WHAT IS ASKED: Extract every line from the entries below that contains the string "disambiguationData", treating uppercase and lowercase letters as different.

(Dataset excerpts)
□ □ □
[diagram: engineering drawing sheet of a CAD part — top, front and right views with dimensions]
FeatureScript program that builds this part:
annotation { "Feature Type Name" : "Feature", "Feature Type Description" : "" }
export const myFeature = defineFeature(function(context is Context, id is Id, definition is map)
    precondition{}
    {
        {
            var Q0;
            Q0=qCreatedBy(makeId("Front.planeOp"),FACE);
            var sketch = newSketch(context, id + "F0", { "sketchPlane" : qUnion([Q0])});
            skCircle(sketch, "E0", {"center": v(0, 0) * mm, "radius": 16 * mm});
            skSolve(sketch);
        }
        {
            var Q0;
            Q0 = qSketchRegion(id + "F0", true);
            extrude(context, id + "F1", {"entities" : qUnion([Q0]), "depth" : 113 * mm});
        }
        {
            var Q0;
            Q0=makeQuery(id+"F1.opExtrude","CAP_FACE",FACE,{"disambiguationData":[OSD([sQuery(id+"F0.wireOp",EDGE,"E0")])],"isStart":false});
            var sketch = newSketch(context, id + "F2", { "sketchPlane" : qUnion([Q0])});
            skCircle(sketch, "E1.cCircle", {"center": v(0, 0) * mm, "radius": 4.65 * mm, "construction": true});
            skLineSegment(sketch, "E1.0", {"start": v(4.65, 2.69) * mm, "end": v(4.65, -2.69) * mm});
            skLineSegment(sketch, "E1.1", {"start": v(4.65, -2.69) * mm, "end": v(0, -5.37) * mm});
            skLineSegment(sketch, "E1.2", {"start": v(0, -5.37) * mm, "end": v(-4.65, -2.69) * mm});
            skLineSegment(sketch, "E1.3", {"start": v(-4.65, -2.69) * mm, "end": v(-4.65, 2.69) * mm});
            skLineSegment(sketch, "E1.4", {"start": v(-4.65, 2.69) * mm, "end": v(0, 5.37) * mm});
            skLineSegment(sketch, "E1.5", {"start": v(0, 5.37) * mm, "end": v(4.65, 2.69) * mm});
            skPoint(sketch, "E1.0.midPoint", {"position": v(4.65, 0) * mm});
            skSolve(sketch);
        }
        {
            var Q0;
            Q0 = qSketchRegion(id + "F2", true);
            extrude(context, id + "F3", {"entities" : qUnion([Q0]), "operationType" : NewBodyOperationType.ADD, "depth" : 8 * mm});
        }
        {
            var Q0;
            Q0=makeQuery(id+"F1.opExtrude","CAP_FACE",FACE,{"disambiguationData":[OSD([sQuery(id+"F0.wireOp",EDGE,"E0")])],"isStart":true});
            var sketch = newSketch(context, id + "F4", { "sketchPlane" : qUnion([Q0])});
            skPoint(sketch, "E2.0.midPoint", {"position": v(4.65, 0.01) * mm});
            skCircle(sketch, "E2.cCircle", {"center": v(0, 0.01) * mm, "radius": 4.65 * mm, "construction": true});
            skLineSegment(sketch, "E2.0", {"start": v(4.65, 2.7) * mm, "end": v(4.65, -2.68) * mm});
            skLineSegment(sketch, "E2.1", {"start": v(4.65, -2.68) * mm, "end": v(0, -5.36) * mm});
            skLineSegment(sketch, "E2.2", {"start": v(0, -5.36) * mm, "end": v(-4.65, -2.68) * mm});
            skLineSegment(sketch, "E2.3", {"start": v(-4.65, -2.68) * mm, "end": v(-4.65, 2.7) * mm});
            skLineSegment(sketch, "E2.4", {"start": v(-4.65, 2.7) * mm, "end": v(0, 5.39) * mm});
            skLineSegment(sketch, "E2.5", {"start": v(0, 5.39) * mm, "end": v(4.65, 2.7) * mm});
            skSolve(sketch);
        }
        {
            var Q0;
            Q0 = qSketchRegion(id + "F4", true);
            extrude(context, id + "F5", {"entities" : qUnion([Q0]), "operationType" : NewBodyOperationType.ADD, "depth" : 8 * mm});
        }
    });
□ □ □
OUTPUT BELOW:
            Q0=makeQuery(id+"F1.opExtrude","CAP_FACE",FACE,{"disambiguationData":[OSD([sQuery(id+"F0.wireOp",EDGE,"E0")])],"isStart":false});
            Q0=makeQuery(id+"F1.opExtrude","CAP_FACE",FACE,{"disambiguationData":[OSD([sQuery(id+"F0.wireOp",EDGE,"E0")])],"isStart":true});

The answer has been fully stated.